The images, narratives, and creative works of celebrity culture can be functional in other ways besides surface-level entertainment. The people we lift up can serve as role models, examples of right (or sometimes very wrong) behavior, and most often they are blank canvases on which we quite liberally project our own biases, insecurities, hopes, prejudices, and desires. Celebrity culture produces a series of high-profile mirrors, each of which offers you a reflection of some aspect of yourself. Whether or not you choose to gaze into the looking glass as it hangs on your (Facebook) wall, you cannot deny the influence of this machinery.
What then are we to think about Pagan celebrity?
Do the mechanics of illusion function in the same way in our sub-culture?
T Thorn Coyle captivated me from the moment I first saw her. She has that thing that celebrities have. When she looks at you, you feel as though she is really seeing you. She is very much in her body, too, which is something else she has in common with many of the celebrities I’ve met. She understands her flesh, and she isn’t bashful about it. She owns her space. She commands attention. She has presence.

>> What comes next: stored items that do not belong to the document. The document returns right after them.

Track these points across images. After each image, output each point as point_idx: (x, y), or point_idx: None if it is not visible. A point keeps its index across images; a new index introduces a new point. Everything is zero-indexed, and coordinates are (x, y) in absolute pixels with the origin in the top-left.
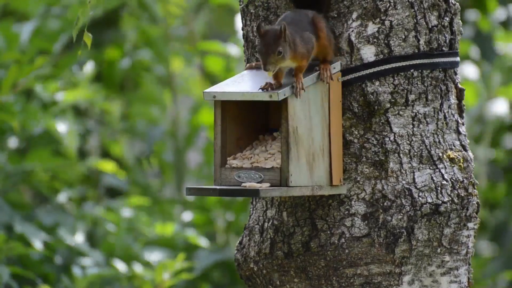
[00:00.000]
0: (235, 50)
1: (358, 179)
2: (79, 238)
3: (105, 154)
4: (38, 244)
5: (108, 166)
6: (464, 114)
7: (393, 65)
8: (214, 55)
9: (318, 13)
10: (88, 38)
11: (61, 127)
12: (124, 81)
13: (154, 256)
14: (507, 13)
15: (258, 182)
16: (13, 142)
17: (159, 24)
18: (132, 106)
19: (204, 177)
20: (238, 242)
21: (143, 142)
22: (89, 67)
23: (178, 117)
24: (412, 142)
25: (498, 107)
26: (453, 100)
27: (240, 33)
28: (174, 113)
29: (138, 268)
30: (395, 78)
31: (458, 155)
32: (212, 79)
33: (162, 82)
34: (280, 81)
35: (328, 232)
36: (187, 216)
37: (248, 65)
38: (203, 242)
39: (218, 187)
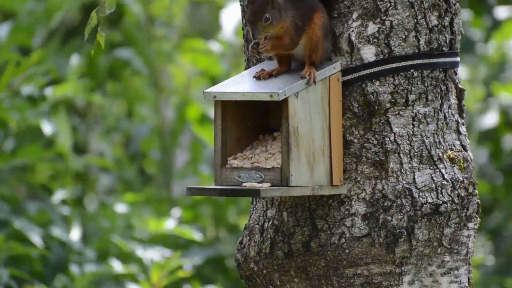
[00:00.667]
0: (217, 46)
1: (358, 179)
2: (74, 236)
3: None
4: (37, 240)
5: (101, 162)
6: (464, 114)
7: (393, 65)
8: (197, 53)
9: (323, 10)
10: (101, 36)
11: (51, 123)
12: (106, 79)
13: (149, 253)
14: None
15: (258, 182)
16: (1, 139)
17: (142, 23)
18: (117, 104)
19: (191, 175)
20: (238, 242)
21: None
22: (74, 61)
23: (164, 115)
24: (412, 142)
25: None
26: (453, 100)
27: (225, 30)
28: (160, 111)
29: (133, 267)
30: (395, 78)
31: (458, 155)
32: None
33: (147, 80)
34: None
35: (328, 232)
36: (176, 212)
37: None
38: (196, 236)
39: (218, 187)
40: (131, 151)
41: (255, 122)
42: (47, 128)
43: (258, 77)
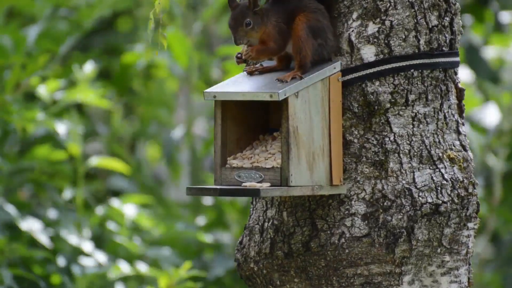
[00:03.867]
0: None
1: (358, 179)
2: (83, 238)
3: (112, 155)
4: (44, 239)
5: (114, 165)
6: (464, 114)
7: (393, 65)
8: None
9: (311, 10)
10: (163, 38)
11: (62, 126)
12: (135, 82)
13: (162, 256)
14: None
15: (258, 182)
16: (13, 143)
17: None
18: (144, 109)
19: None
20: (238, 242)
21: (154, 144)
22: (89, 67)
23: (195, 120)
24: (412, 142)
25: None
26: (453, 100)
27: None
28: (191, 116)
29: (143, 269)
30: (395, 78)
31: (458, 155)
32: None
33: (181, 83)
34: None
35: (328, 232)
36: (201, 220)
37: (247, 68)
38: (208, 239)
39: (218, 187)
40: (164, 157)
41: (255, 122)
42: (60, 128)
43: (249, 73)
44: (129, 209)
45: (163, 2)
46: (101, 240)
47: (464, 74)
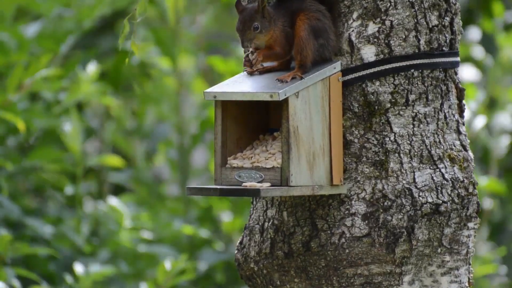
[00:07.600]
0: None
1: (359, 178)
2: (83, 236)
3: (112, 151)
4: (47, 233)
5: (113, 161)
6: (464, 114)
7: (394, 65)
8: (221, 55)
9: (312, 10)
10: (135, 45)
11: (66, 126)
12: (128, 80)
13: (158, 253)
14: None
15: (258, 182)
16: (17, 142)
17: (168, 20)
18: (140, 105)
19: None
20: (239, 242)
21: (150, 140)
22: (92, 67)
23: (184, 114)
24: (413, 142)
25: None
26: (453, 100)
27: None
28: (180, 110)
29: (141, 267)
30: (396, 78)
31: (459, 155)
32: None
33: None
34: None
35: (329, 232)
36: (191, 215)
37: (248, 70)
38: (203, 233)
39: (218, 186)
40: (149, 151)
41: (255, 122)
42: (66, 128)
43: (249, 73)
44: (127, 207)
45: (140, 8)
46: (99, 238)
47: (469, 72)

Thorn was one of the first Pagan celebrities I met face-to-face. She was also one of the first Pagan celebrities who connected with the less public side of my life, offering me insight, advice, and direction during a time when I needed it. In that moment, it was the real connecting with the real. The currency of celebrity did not matter.

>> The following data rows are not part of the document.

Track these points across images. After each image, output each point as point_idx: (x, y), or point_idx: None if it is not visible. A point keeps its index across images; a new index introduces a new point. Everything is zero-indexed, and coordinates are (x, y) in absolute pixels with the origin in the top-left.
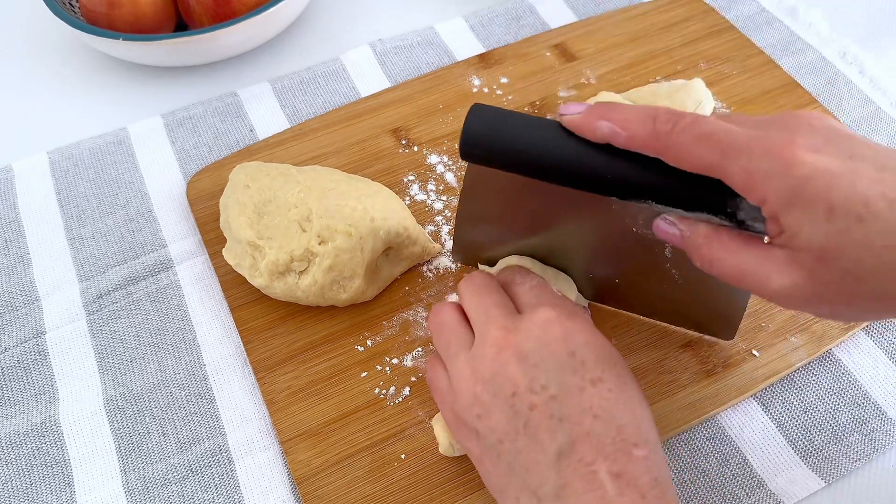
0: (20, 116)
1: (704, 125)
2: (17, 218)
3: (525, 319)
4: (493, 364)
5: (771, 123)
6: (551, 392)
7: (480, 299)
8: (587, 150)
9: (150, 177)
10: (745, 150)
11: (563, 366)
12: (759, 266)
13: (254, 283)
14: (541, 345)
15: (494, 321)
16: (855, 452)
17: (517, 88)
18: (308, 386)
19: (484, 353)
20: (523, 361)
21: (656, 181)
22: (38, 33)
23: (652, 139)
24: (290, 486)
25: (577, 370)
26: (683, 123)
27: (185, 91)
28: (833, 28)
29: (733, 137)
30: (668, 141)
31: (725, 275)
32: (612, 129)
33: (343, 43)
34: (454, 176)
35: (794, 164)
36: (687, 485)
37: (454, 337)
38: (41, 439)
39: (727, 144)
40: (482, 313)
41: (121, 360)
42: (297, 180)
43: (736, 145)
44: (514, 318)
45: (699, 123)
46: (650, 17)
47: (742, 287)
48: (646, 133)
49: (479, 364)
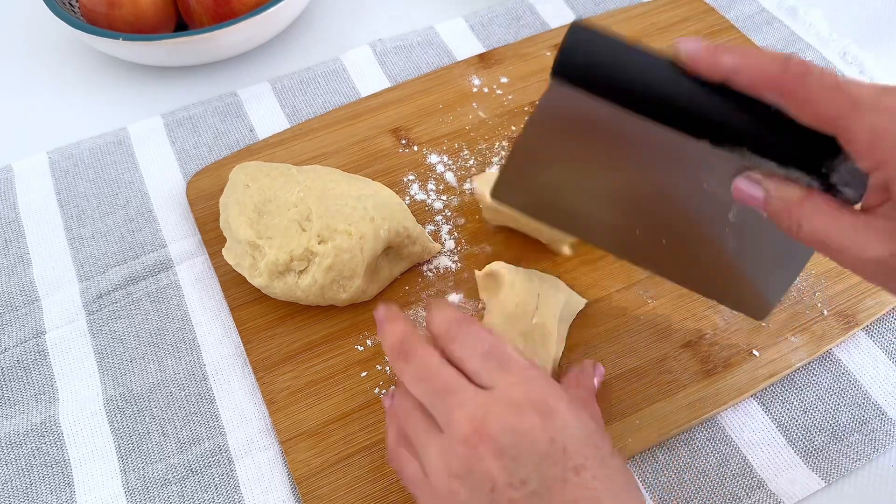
0: (20, 116)
1: (836, 76)
2: (16, 218)
3: (494, 402)
4: (469, 459)
5: None
6: (532, 487)
7: (428, 385)
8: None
9: (150, 177)
10: (875, 107)
11: (543, 456)
12: (854, 233)
13: (254, 282)
14: (517, 435)
15: (458, 411)
16: (855, 452)
17: (517, 88)
18: (308, 386)
19: (456, 448)
20: (500, 456)
21: (758, 127)
22: (38, 33)
23: (780, 79)
24: (290, 485)
25: (559, 460)
26: (816, 70)
27: (185, 91)
28: (833, 28)
29: (865, 93)
30: (798, 83)
31: (814, 239)
32: (736, 64)
33: (343, 43)
34: (454, 176)
35: None
36: (687, 485)
37: (420, 425)
38: (41, 439)
39: (858, 99)
40: (438, 402)
41: (121, 360)
42: (297, 180)
43: (866, 102)
44: (478, 402)
45: (831, 73)
46: (650, 16)
47: (828, 253)
48: (776, 71)
49: (453, 458)
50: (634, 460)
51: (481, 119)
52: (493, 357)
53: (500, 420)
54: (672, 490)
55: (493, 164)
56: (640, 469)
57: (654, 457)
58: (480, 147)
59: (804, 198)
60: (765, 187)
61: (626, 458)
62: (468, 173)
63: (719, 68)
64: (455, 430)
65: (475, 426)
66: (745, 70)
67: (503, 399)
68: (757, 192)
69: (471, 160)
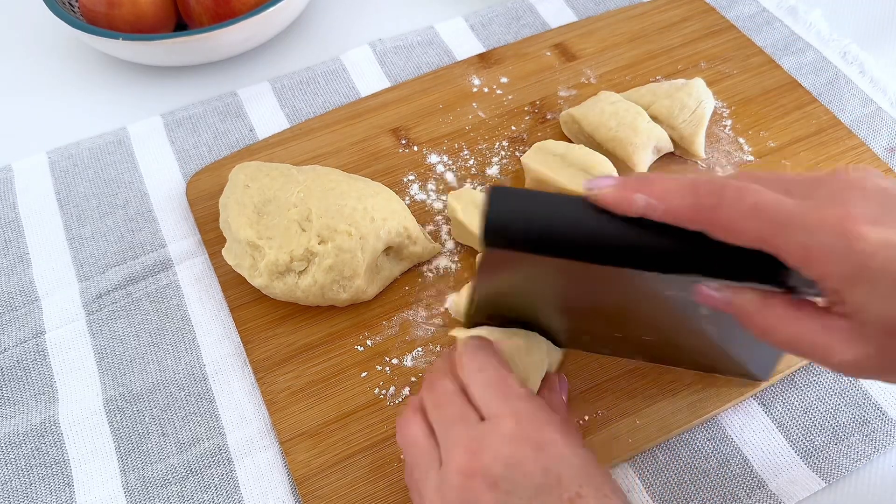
0: (20, 116)
1: (751, 196)
2: (16, 218)
3: (490, 434)
4: (463, 493)
5: (816, 188)
6: None
7: (441, 413)
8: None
9: (150, 177)
10: (800, 225)
11: (538, 488)
12: (819, 337)
13: (253, 283)
14: (510, 466)
15: (458, 441)
16: (855, 452)
17: (517, 88)
18: (308, 386)
19: (451, 480)
20: (494, 489)
21: (700, 254)
22: (38, 33)
23: (695, 213)
24: (290, 486)
25: (553, 489)
26: (729, 196)
27: (185, 91)
28: (833, 28)
29: (786, 210)
30: (714, 215)
31: (781, 344)
32: (648, 202)
33: (343, 43)
34: (454, 175)
35: (856, 240)
36: (687, 485)
37: (422, 457)
38: (41, 439)
39: (780, 218)
40: (445, 430)
41: (120, 360)
42: (297, 180)
43: (789, 219)
44: (476, 434)
45: (746, 195)
46: (650, 16)
47: (800, 356)
48: (687, 206)
49: (448, 491)
50: (634, 460)
51: (481, 119)
52: (493, 387)
53: (495, 452)
54: (672, 490)
55: (492, 164)
56: (641, 469)
57: (654, 457)
58: (480, 147)
59: (764, 303)
60: (723, 295)
61: (627, 458)
62: (468, 173)
63: (632, 208)
64: (453, 462)
65: (469, 458)
66: (657, 208)
67: (498, 431)
68: (719, 298)
69: (471, 160)
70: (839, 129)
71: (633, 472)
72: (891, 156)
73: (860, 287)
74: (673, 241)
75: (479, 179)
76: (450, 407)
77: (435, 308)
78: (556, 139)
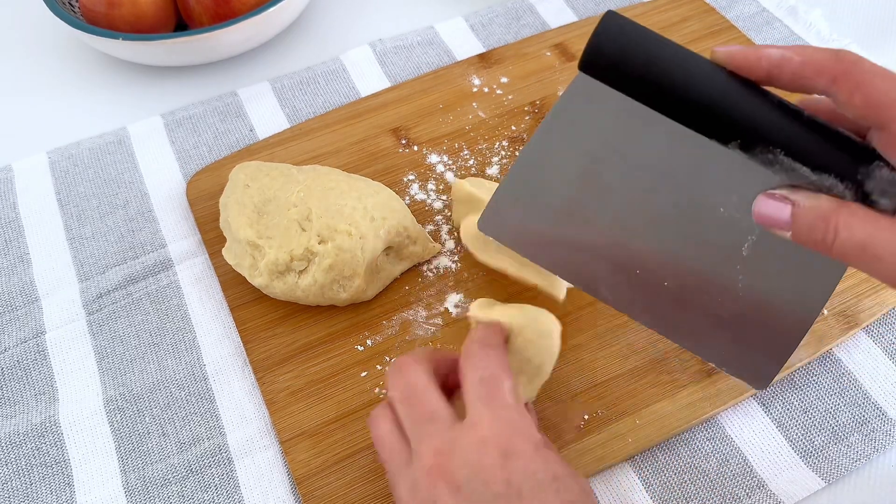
0: (20, 116)
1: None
2: (16, 218)
3: (462, 436)
4: (428, 493)
5: None
6: None
7: (410, 410)
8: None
9: (150, 177)
10: None
11: (496, 497)
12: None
13: (253, 282)
14: (475, 472)
15: (428, 441)
16: (855, 452)
17: (517, 88)
18: (308, 386)
19: (418, 480)
20: (456, 493)
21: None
22: (38, 33)
23: (832, 65)
24: (290, 486)
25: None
26: (867, 60)
27: (185, 91)
28: (833, 28)
29: None
30: (852, 69)
31: (852, 247)
32: (783, 53)
33: (343, 43)
34: (454, 175)
35: None
36: (687, 485)
37: (393, 455)
38: (41, 439)
39: None
40: (414, 428)
41: (121, 360)
42: (297, 180)
43: None
44: (447, 437)
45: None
46: (650, 16)
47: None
48: (826, 58)
49: (415, 491)
50: (634, 460)
51: (481, 119)
52: (484, 386)
53: (463, 456)
54: (672, 490)
55: (492, 164)
56: (641, 469)
57: (654, 457)
58: (480, 147)
59: (840, 205)
60: (793, 199)
61: (627, 458)
62: (468, 173)
63: (763, 61)
64: (421, 461)
65: (438, 460)
66: (793, 58)
67: (471, 434)
68: (782, 212)
69: (471, 160)
70: None
71: (633, 472)
72: None
73: None
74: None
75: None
76: (419, 405)
77: (435, 308)
78: None
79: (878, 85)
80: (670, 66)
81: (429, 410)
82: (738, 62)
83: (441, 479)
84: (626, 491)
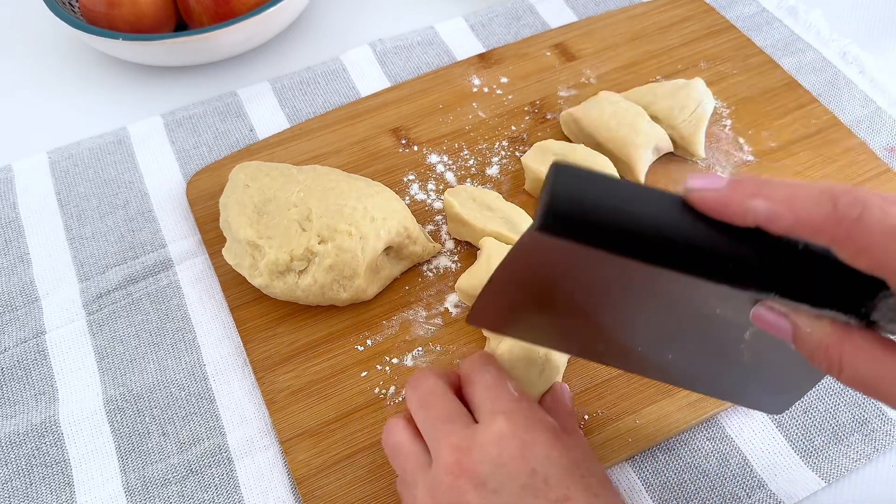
0: (20, 116)
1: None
2: (16, 218)
3: (480, 433)
4: (451, 493)
5: None
6: None
7: (428, 413)
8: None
9: (150, 177)
10: None
11: (524, 487)
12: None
13: (254, 282)
14: (497, 466)
15: (446, 440)
16: (855, 452)
17: (517, 88)
18: (308, 386)
19: (440, 480)
20: (481, 488)
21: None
22: (38, 33)
23: (831, 224)
24: (290, 486)
25: (540, 490)
26: (874, 210)
27: (185, 91)
28: (833, 28)
29: None
30: (854, 229)
31: (856, 382)
32: (771, 210)
33: (343, 43)
34: (454, 175)
35: None
36: (687, 485)
37: (409, 461)
38: (41, 439)
39: None
40: (432, 430)
41: (121, 360)
42: (297, 180)
43: None
44: (466, 434)
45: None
46: (650, 16)
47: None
48: (824, 215)
49: (437, 492)
50: (634, 460)
51: (481, 119)
52: (491, 389)
53: (483, 451)
54: (672, 490)
55: (492, 164)
56: (641, 469)
57: (654, 457)
58: (480, 147)
59: (843, 336)
60: (792, 321)
61: (627, 458)
62: (468, 173)
63: (748, 216)
64: (442, 460)
65: (458, 457)
66: (784, 215)
67: (489, 430)
68: (783, 324)
69: (471, 160)
70: (839, 129)
71: (633, 472)
72: (891, 156)
73: None
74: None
75: (478, 179)
76: (436, 407)
77: (435, 308)
78: (556, 139)
79: (886, 247)
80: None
81: (447, 411)
82: (719, 213)
83: (463, 476)
84: (626, 491)
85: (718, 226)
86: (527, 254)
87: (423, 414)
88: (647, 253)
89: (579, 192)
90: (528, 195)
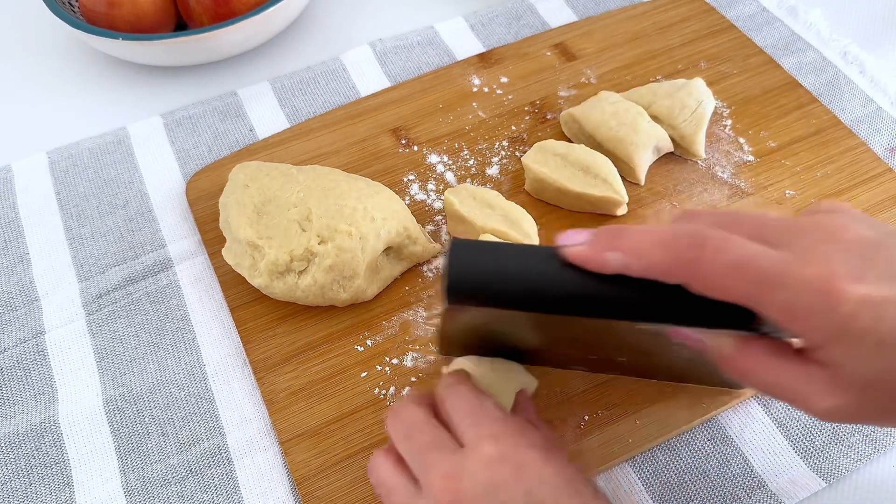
0: (20, 116)
1: (733, 251)
2: (16, 218)
3: (468, 459)
4: None
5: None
6: None
7: (411, 443)
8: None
9: (150, 177)
10: (782, 284)
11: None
12: (798, 385)
13: (253, 282)
14: (490, 491)
15: (434, 469)
16: (856, 452)
17: (517, 88)
18: (308, 386)
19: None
20: None
21: (674, 303)
22: (38, 33)
23: (675, 267)
24: (290, 486)
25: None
26: (710, 250)
27: (185, 91)
28: (833, 28)
29: (767, 267)
30: (695, 270)
31: (759, 388)
32: (623, 261)
33: (343, 43)
34: (454, 175)
35: (839, 301)
36: (687, 485)
37: (397, 492)
38: (40, 439)
39: (761, 277)
40: (419, 460)
41: (120, 360)
42: (296, 180)
43: (771, 277)
44: (454, 461)
45: (727, 249)
46: (650, 16)
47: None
48: (666, 261)
49: None
50: (635, 460)
51: (481, 119)
52: (473, 414)
53: (474, 477)
54: (672, 490)
55: (492, 164)
56: (641, 469)
57: (654, 457)
58: (480, 147)
59: (742, 348)
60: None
61: (627, 458)
62: (468, 173)
63: (608, 267)
64: (432, 489)
65: (449, 485)
66: (633, 266)
67: (477, 455)
68: (696, 338)
69: (471, 160)
70: (839, 129)
71: (633, 472)
72: (891, 156)
73: (841, 345)
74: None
75: (479, 179)
76: (421, 434)
77: (435, 308)
78: (556, 139)
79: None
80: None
81: (431, 439)
82: (586, 265)
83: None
84: (627, 491)
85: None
86: (454, 316)
87: (406, 444)
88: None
89: (471, 265)
90: (528, 195)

I don’t know why Thorn started out as a celebrity figure for me. I can’t quite place it. I was inoculated for celebrity at a very young age, but somehow I got the Thorn bug. Maybe it’s the way that she speaks so clearly about harnessing one’s will, or using one’s own power to affect change in their life. She’s a self-professed magic worker, and that sense of sovereignty is so attractive to me. Self-possession and self-direction have always been challenges for me. Thorn displays through her own example (or at least the example that she offers us to see) some aspect of myself that I would like to develop.
Then that’s it — that’s why. Thorn served, at first, as a Pagan celebrity who demonstrated how one person could be embodied, aware, relentless, compassionate and thoughtful. She demonstrated behaviors that I wished to emulate. She was a person I could imagine modeling myself after.
That is a function of celebrity.
Do the celebrities of Pagan culture serve that function in a different way than celebrities of the mainstream entertainment culture? Do we hold up people for the same reason, or for different ones? Are the expectations we might place on — say — the members of One Direction, a teen boy band, different than ones we would place on Ivo Dominguez Jr.?
What is the standard of realness for Pagan celebrities, and how does that differ from entertainment celebrities? Are we more permissive of the artificial when we consume the products of mainstream consumer culture than when we buy the books of our Pagan authors? Do we expect Pagan celebrities to be more real, or more authentic than other celebrities?
What is the function of Pagan celebrity?